WHAT YOU WILL DO: Please reproduce the lines of the items below, starting at the beginning of the items and going on through the line that contains "title Política de", both ends included. Leave the pictures out of your answer.

== DATA EXTRACT

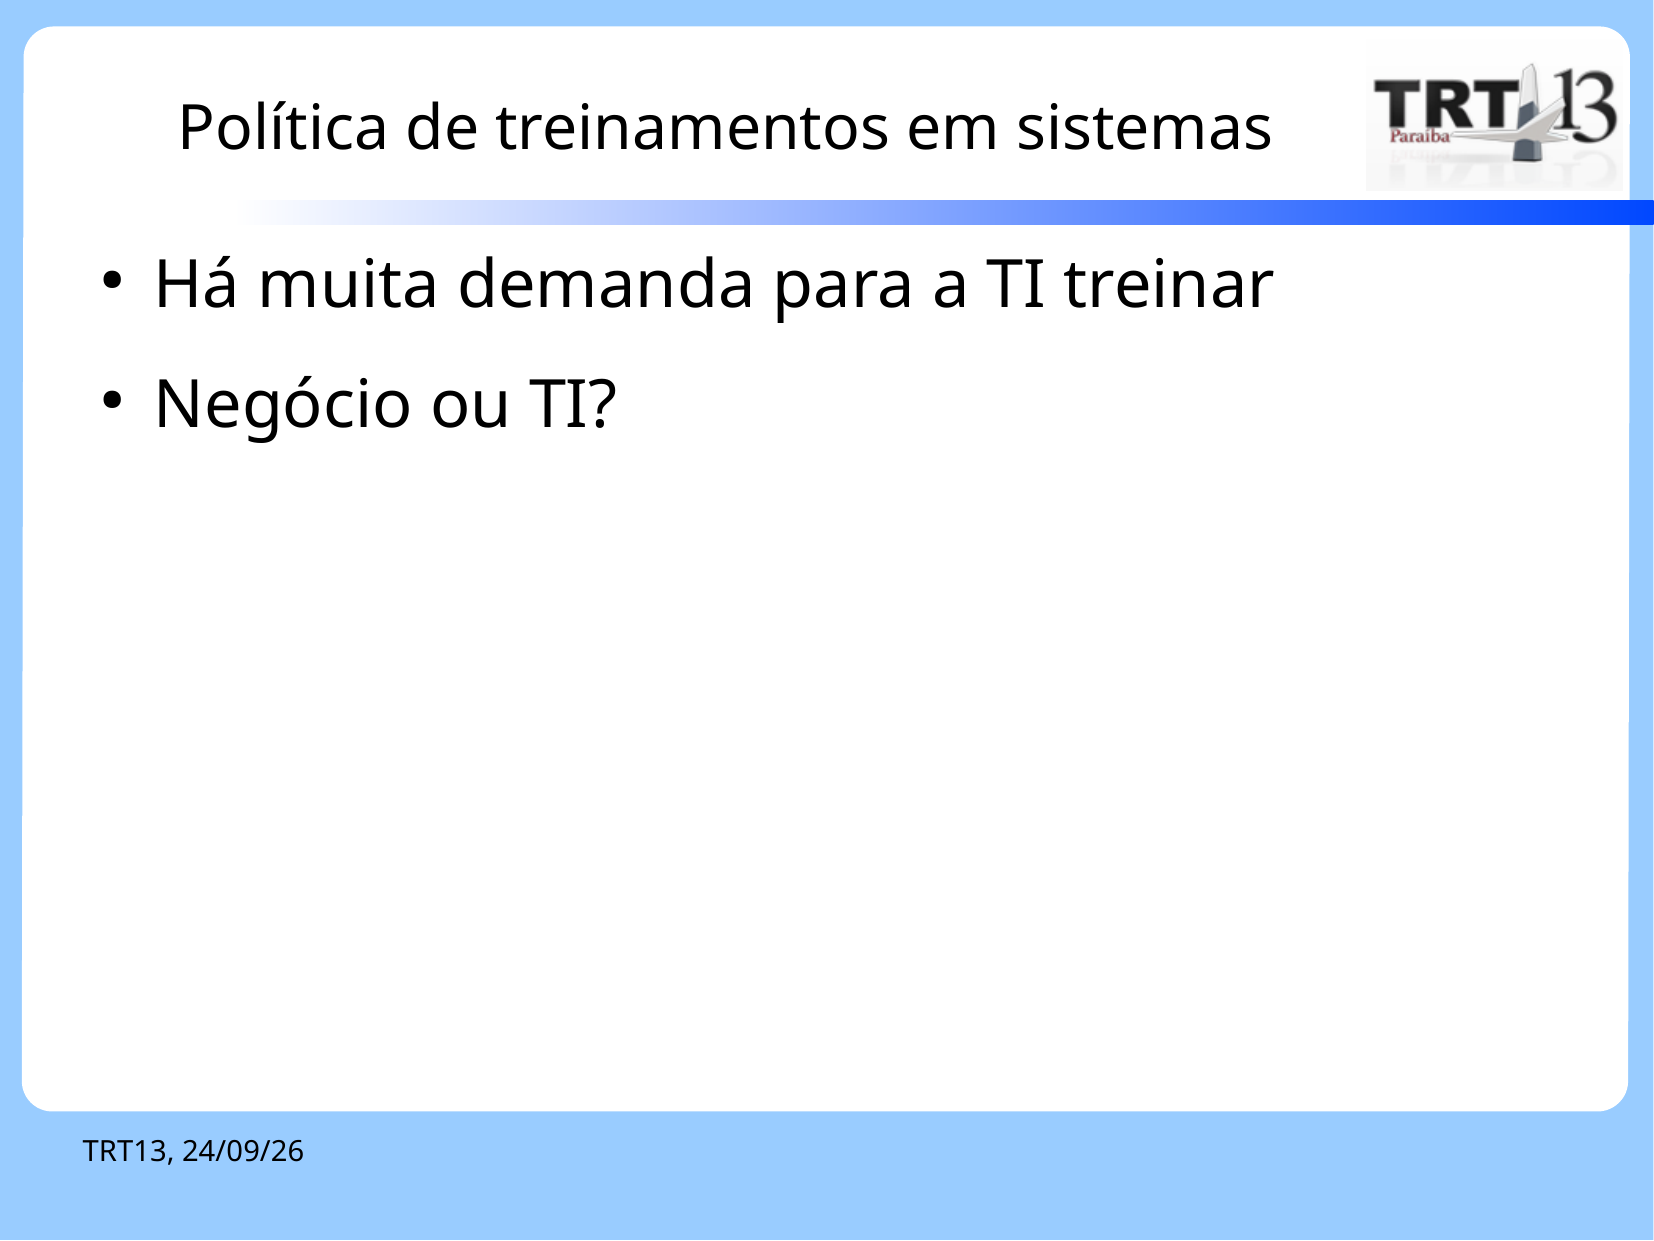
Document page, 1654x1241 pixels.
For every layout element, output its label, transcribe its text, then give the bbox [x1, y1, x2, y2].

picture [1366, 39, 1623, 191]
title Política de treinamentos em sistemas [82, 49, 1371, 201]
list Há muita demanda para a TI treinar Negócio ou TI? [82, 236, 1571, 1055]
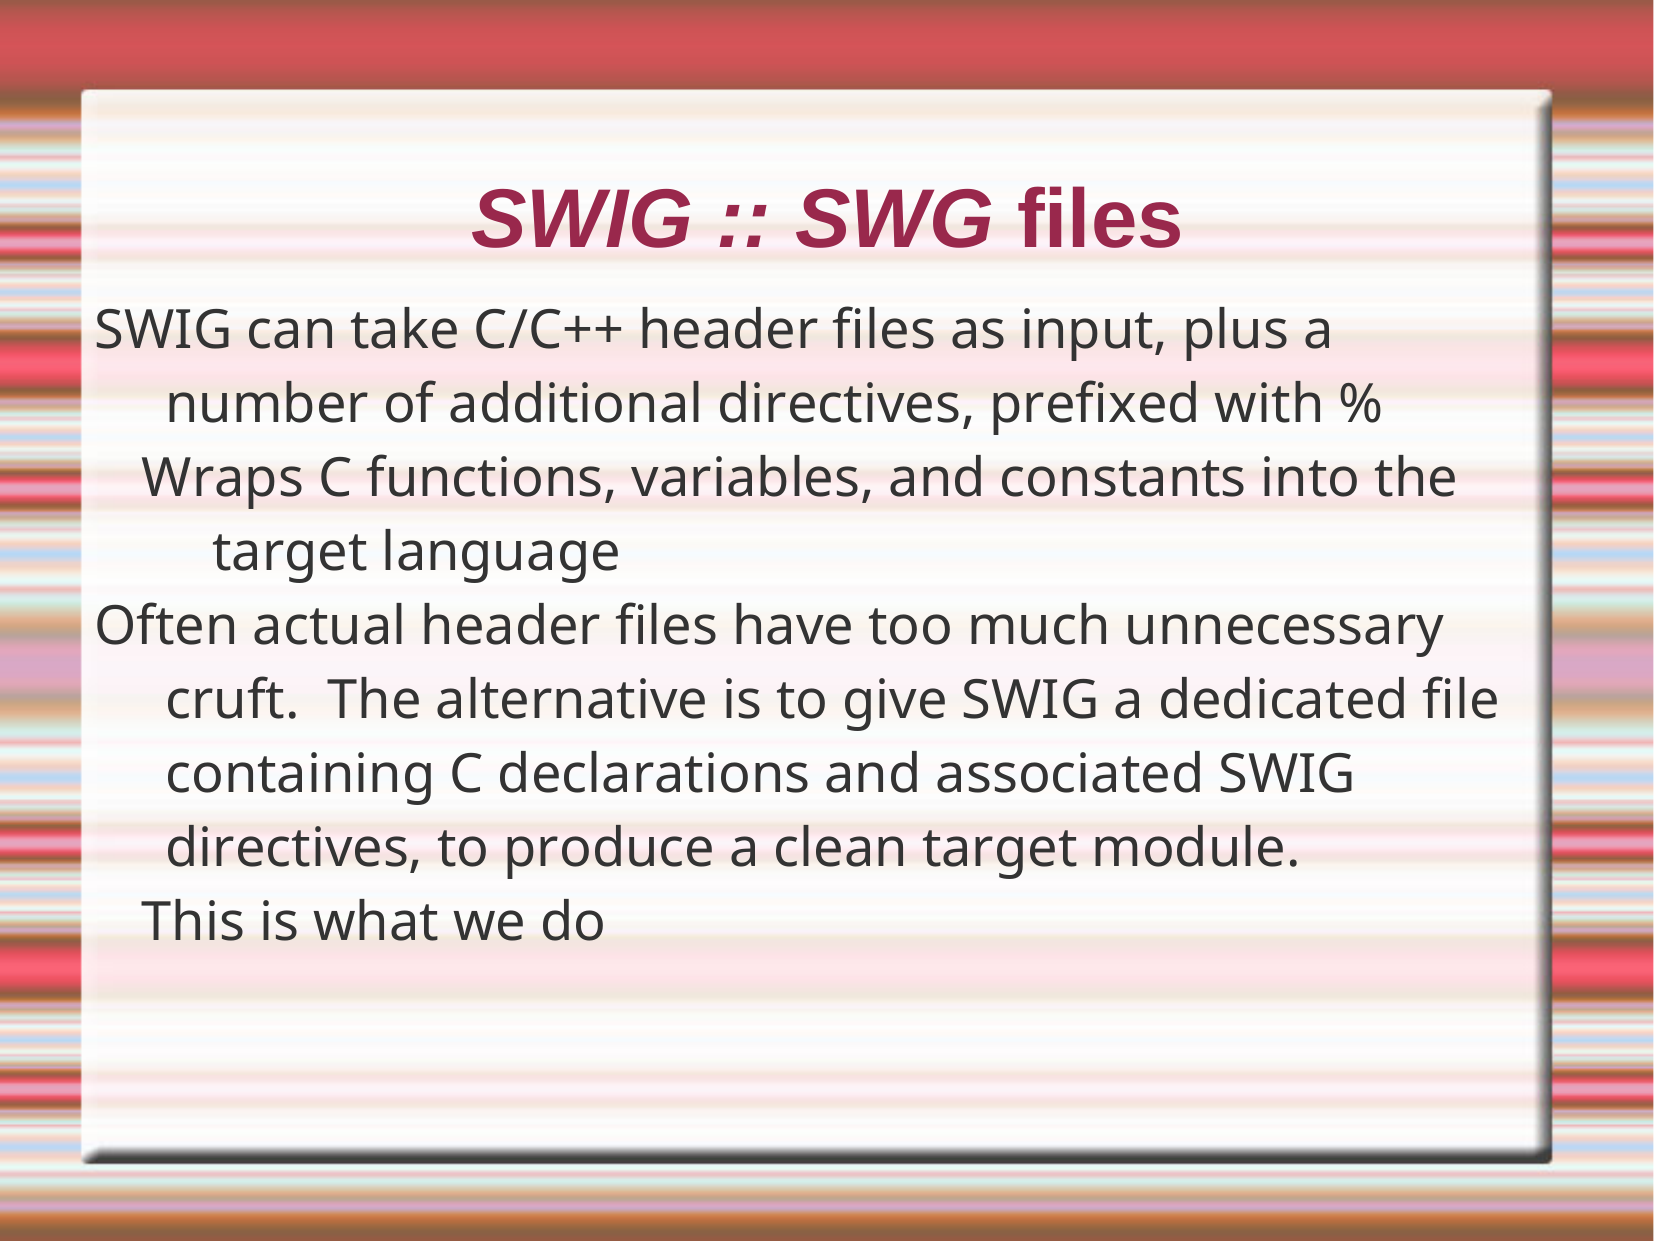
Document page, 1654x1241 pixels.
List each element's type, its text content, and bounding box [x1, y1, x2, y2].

====

SOLUTION TO THIS EXERCISE:
Document page, 1654x1241 pixels.
For every layout element, output its label, transcribe its text, then give the bbox [x1, y1, x2, y2].

picture [1366, 39, 1623, 191]
title Política de treinamentos em sistemas [82, 49, 1371, 201]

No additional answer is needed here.